=== What the task requires ===
Can you transcribe every item below line for line, without changing a single character?

* start Dataset records *

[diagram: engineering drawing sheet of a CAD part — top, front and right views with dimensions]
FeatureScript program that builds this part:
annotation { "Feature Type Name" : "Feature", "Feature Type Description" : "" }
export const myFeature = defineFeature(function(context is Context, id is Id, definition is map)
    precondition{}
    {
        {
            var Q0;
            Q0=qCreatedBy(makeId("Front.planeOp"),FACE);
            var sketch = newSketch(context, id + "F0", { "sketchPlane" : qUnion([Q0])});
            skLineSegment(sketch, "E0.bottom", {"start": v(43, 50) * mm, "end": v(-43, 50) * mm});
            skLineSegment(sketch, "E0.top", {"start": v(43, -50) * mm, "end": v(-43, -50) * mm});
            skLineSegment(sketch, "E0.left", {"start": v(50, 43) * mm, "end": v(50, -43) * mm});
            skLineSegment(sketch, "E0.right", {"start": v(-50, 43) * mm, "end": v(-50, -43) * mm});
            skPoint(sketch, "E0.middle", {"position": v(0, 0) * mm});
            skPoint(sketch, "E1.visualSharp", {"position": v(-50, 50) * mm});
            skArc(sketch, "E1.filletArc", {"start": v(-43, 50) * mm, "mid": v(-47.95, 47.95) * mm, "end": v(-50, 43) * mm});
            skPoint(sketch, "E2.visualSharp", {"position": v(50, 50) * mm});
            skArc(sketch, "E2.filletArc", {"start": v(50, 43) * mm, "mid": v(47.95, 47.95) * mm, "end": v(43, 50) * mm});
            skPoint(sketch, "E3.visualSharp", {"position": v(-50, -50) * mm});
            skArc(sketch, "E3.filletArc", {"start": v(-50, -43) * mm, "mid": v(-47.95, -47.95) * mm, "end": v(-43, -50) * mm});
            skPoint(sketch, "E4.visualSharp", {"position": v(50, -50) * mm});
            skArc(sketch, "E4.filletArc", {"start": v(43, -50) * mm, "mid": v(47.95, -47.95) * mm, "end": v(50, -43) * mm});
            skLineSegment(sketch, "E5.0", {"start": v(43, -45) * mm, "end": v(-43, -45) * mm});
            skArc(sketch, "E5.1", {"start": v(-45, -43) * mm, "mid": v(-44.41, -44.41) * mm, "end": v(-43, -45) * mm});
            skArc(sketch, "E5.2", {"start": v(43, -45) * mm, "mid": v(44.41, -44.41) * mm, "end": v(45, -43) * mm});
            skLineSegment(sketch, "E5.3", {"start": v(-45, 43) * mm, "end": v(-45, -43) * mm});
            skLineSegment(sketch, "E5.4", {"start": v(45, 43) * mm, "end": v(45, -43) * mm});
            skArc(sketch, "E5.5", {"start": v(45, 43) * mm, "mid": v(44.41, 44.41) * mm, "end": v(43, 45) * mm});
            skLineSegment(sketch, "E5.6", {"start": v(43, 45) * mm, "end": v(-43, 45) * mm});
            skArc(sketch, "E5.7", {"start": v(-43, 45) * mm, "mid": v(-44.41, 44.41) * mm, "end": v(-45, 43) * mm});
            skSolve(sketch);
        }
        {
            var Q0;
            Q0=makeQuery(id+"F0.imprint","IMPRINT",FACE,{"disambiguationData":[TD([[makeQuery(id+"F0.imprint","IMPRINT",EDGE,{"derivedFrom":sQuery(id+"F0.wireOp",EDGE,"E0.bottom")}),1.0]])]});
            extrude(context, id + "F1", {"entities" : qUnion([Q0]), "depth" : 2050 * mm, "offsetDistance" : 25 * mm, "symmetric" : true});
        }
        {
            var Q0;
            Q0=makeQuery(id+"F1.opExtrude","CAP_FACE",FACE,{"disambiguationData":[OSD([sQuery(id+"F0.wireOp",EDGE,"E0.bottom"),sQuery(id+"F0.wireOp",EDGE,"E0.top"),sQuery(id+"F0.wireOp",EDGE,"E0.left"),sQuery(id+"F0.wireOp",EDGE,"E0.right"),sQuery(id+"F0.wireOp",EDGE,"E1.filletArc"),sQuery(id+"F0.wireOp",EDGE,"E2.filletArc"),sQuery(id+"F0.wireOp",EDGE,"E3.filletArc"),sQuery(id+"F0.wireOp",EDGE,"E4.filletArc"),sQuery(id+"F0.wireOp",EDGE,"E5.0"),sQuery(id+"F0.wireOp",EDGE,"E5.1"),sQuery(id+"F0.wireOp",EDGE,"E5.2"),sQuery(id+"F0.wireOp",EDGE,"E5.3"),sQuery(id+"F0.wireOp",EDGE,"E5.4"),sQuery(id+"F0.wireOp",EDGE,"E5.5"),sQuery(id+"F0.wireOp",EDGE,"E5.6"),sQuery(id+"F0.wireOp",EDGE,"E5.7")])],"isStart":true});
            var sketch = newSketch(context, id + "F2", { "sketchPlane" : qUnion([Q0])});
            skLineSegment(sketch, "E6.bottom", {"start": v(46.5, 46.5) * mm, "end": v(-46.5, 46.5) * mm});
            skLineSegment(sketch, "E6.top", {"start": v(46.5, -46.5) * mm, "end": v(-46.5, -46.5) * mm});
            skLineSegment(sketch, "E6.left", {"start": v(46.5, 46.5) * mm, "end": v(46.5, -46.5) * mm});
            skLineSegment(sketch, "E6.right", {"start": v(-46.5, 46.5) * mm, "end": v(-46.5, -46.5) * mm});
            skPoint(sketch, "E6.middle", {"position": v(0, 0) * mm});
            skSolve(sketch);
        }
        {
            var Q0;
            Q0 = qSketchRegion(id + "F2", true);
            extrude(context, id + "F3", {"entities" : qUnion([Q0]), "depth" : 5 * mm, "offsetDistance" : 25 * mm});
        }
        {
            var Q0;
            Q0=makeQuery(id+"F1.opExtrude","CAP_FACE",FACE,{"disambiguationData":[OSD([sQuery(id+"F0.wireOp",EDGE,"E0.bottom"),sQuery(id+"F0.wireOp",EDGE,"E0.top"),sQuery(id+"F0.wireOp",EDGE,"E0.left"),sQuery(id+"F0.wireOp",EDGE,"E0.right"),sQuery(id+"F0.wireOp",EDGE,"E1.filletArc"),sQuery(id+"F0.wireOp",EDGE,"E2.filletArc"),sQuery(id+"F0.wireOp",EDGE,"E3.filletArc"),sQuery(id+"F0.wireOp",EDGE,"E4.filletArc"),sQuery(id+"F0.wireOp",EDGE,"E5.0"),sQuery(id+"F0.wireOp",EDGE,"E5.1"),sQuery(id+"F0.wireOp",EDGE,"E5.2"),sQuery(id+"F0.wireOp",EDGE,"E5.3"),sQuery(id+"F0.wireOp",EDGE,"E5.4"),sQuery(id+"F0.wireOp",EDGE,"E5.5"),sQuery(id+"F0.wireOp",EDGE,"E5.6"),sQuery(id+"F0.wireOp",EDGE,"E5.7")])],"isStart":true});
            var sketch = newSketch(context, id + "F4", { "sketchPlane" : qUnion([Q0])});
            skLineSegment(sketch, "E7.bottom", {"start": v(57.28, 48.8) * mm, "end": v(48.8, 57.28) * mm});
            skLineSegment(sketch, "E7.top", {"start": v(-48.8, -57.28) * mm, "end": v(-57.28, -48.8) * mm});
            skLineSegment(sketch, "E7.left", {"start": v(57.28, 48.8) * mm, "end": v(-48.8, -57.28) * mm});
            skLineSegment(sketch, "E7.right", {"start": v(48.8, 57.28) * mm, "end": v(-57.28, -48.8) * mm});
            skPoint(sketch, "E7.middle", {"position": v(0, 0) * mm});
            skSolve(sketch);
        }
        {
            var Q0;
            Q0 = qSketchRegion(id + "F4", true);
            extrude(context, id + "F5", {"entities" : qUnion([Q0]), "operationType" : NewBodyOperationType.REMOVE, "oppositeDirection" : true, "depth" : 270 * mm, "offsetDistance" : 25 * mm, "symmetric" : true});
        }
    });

* end Dataset records *

=== Output of the task ===
[diagram: engineering drawing sheet of a CAD part — top, front and right views with dimensions]
FeatureScript program that builds this part:
annotation { "Feature Type Name" : "Feature", "Feature Type Description" : "" }
export const myFeature = defineFeature(function(context is Context, id is Id, definition is map)
    precondition{}
    {
        {
            var Q0;
            Q0=qCreatedBy(makeId("Front.planeOp"),FACE);
            var sketch = newSketch(context, id + "F0", { "sketchPlane" : qUnion([Q0])});
            skLineSegment(sketch, "E0.bottom", {"start": v(43, 50) * mm, "end": v(-43, 50) * mm});
            skLineSegment(sketch, "E0.top", {"start": v(43, -50) * mm, "end": v(-43, -50) * mm});
            skLineSegment(sketch, "E0.left", {"start": v(50, 43) * mm, "end": v(50, -43) * mm});
            skLineSegment(sketch, "E0.right", {"start": v(-50, 43) * mm, "end": v(-50, -43) * mm});
            skPoint(sketch, "E0.middle", {"position": v(0, 0) * mm});
            skPoint(sketch, "E1.visualSharp", {"position": v(-50, 50) * mm});
            skArc(sketch, "E1.filletArc", {"start": v(-43, 50) * mm, "mid": v(-47.95, 47.95) * mm, "end": v(-50, 43) * mm});
            skPoint(sketch, "E2.visualSharp", {"position": v(50, 50) * mm});
            skArc(sketch, "E2.filletArc", {"start": v(50, 43) * mm, "mid": v(47.95, 47.95) * mm, "end": v(43, 50) * mm});
            skPoint(sketch, "E3.visualSharp", {"position": v(-50, -50) * mm});
            skArc(sketch, "E3.filletArc", {"start": v(-50, -43) * mm, "mid": v(-47.95, -47.95) * mm, "end": v(-43, -50) * mm});
            skPoint(sketch, "E4.visualSharp", {"position": v(50, -50) * mm});
            skArc(sketch, "E4.filletArc", {"start": v(43, -50) * mm, "mid": v(47.95, -47.95) * mm, "end": v(50, -43) * mm});
            skLineSegment(sketch, "E5.0", {"start": v(43, -45) * mm, "end": v(-43, -45) * mm});
            skArc(sketch, "E5.1", {"start": v(-45, -43) * mm, "mid": v(-44.41, -44.41) * mm, "end": v(-43, -45) * mm});
            skArc(sketch, "E5.2", {"start": v(43, -45) * mm, "mid": v(44.41, -44.41) * mm, "end": v(45, -43) * mm});
            skLineSegment(sketch, "E5.3", {"start": v(-45, 43) * mm, "end": v(-45, -43) * mm});
            skLineSegment(sketch, "E5.4", {"start": v(45, 43) * mm, "end": v(45, -43) * mm});
            skArc(sketch, "E5.5", {"start": v(45, 43) * mm, "mid": v(44.41, 44.41) * mm, "end": v(43, 45) * mm});
            skLineSegment(sketch, "E5.6", {"start": v(43, 45) * mm, "end": v(-43, 45) * mm});
            skArc(sketch, "E5.7", {"start": v(-43, 45) * mm, "mid": v(-44.41, 44.41) * mm, "end": v(-45, 43) * mm});
            skSolve(sketch);
        }
        {
            var Q0;
            Q0=makeQuery(id+"F0.imprint","IMPRINT",FACE,{"disambiguationData":[TD([[makeQuery(id+"F0.imprint","IMPRINT",EDGE,{"derivedFrom":sQuery(id+"F0.wireOp",EDGE,"E0.bottom")}),1.0]])]});
            extrude(context, id + "F1", {"entities" : qUnion([Q0]), "depth" : 2050 * mm, "offsetDistance" : 25 * mm, "symmetric" : true});
        }
        {
            var Q0;
            Q0=makeQuery(id+"F1.opExtrude","CAP_FACE",FACE,{"disambiguationData":[OSD([sQuery(id+"F0.wireOp",EDGE,"E0.bottom"),sQuery(id+"F0.wireOp",EDGE,"E0.top"),sQuery(id+"F0.wireOp",EDGE,"E0.left"),sQuery(id+"F0.wireOp",EDGE,"E0.right"),sQuery(id+"F0.wireOp",EDGE,"E1.filletArc"),sQuery(id+"F0.wireOp",EDGE,"E2.filletArc"),sQuery(id+"F0.wireOp",EDGE,"E3.filletArc"),sQuery(id+"F0.wireOp",EDGE,"E4.filletArc"),sQuery(id+"F0.wireOp",EDGE,"E5.0"),sQuery(id+"F0.wireOp",EDGE,"E5.1"),sQuery(id+"F0.wireOp",EDGE,"E5.2"),sQuery(id+"F0.wireOp",EDGE,"E5.3"),sQuery(id+"F0.wireOp",EDGE,"E5.4"),sQuery(id+"F0.wireOp",EDGE,"E5.5"),sQuery(id+"F0.wireOp",EDGE,"E5.6"),sQuery(id+"F0.wireOp",EDGE,"E5.7")])],"isStart":true});
            var sketch = newSketch(context, id + "F2", { "sketchPlane" : qUnion([Q0])});
            skLineSegment(sketch, "E6.bottom", {"start": v(46.5, 46.5) * mm, "end": v(-46.5, 46.5) * mm});
            skLineSegment(sketch, "E6.top", {"start": v(46.5, -46.5) * mm, "end": v(-46.5, -46.5) * mm});
            skLineSegment(sketch, "E6.left", {"start": v(46.5, 46.5) * mm, "end": v(46.5, -46.5) * mm});
            skLineSegment(sketch, "E6.right", {"start": v(-46.5, 46.5) * mm, "end": v(-46.5, -46.5) * mm});
            skPoint(sketch, "E6.middle", {"position": v(0, 0) * mm});
            skSolve(sketch);
        }
        {
            var Q0;
            Q0 = qSketchRegion(id + "F2", true);
            extrude(context, id + "F3", {"entities" : qUnion([Q0]), "depth" : 5 * mm, "offsetDistance" : 25 * mm});
        }
        {
            var Q0;
            Q0=makeQuery(id+"F1.opExtrude","CAP_FACE",FACE,{"disambiguationData":[OSD([sQuery(id+"F0.wireOp",EDGE,"E0.bottom"),sQuery(id+"F0.wireOp",EDGE,"E0.top"),sQuery(id+"F0.wireOp",EDGE,"E0.left"),sQuery(id+"F0.wireOp",EDGE,"E0.right"),sQuery(id+"F0.wireOp",EDGE,"E1.filletArc"),sQuery(id+"F0.wireOp",EDGE,"E2.filletArc"),sQuery(id+"F0.wireOp",EDGE,"E3.filletArc"),sQuery(id+"F0.wireOp",EDGE,"E4.filletArc"),sQuery(id+"F0.wireOp",EDGE,"E5.0"),sQuery(id+"F0.wireOp",EDGE,"E5.1"),sQuery(id+"F0.wireOp",EDGE,"E5.2"),sQuery(id+"F0.wireOp",EDGE,"E5.3"),sQuery(id+"F0.wireOp",EDGE,"E5.4"),sQuery(id+"F0.wireOp",EDGE,"E5.5"),sQuery(id+"F0.wireOp",EDGE,"E5.6"),sQuery(id+"F0.wireOp",EDGE,"E5.7")])],"isStart":true});
            var sketch = newSketch(context, id + "F4", { "sketchPlane" : qUnion([Q0])});
            skLineSegment(sketch, "E7.bottom", {"start": v(57.28, 48.8) * mm, "end": v(48.8, 57.28) * mm});
            skLineSegment(sketch, "E7.top", {"start": v(-48.8, -57.28) * mm, "end": v(-57.28, -48.8) * mm});
            skLineSegment(sketch, "E7.left", {"start": v(57.28, 48.8) * mm, "end": v(-48.8, -57.28) * mm});
            skLineSegment(sketch, "E7.right", {"start": v(48.8, 57.28) * mm, "end": v(-57.28, -48.8) * mm});
            skPoint(sketch, "E7.middle", {"position": v(0, 0) * mm});
            skSolve(sketch);
        }
        {
            var Q0;
            Q0 = qSketchRegion(id + "F4", true);
            extrude(context, id + "F5", {"entities" : qUnion([Q0]), "operationType" : NewBodyOperationType.REMOVE, "oppositeDirection" : true, "depth" : 270 * mm, "offsetDistance" : 25 * mm, "symmetric" : true});
        }
    });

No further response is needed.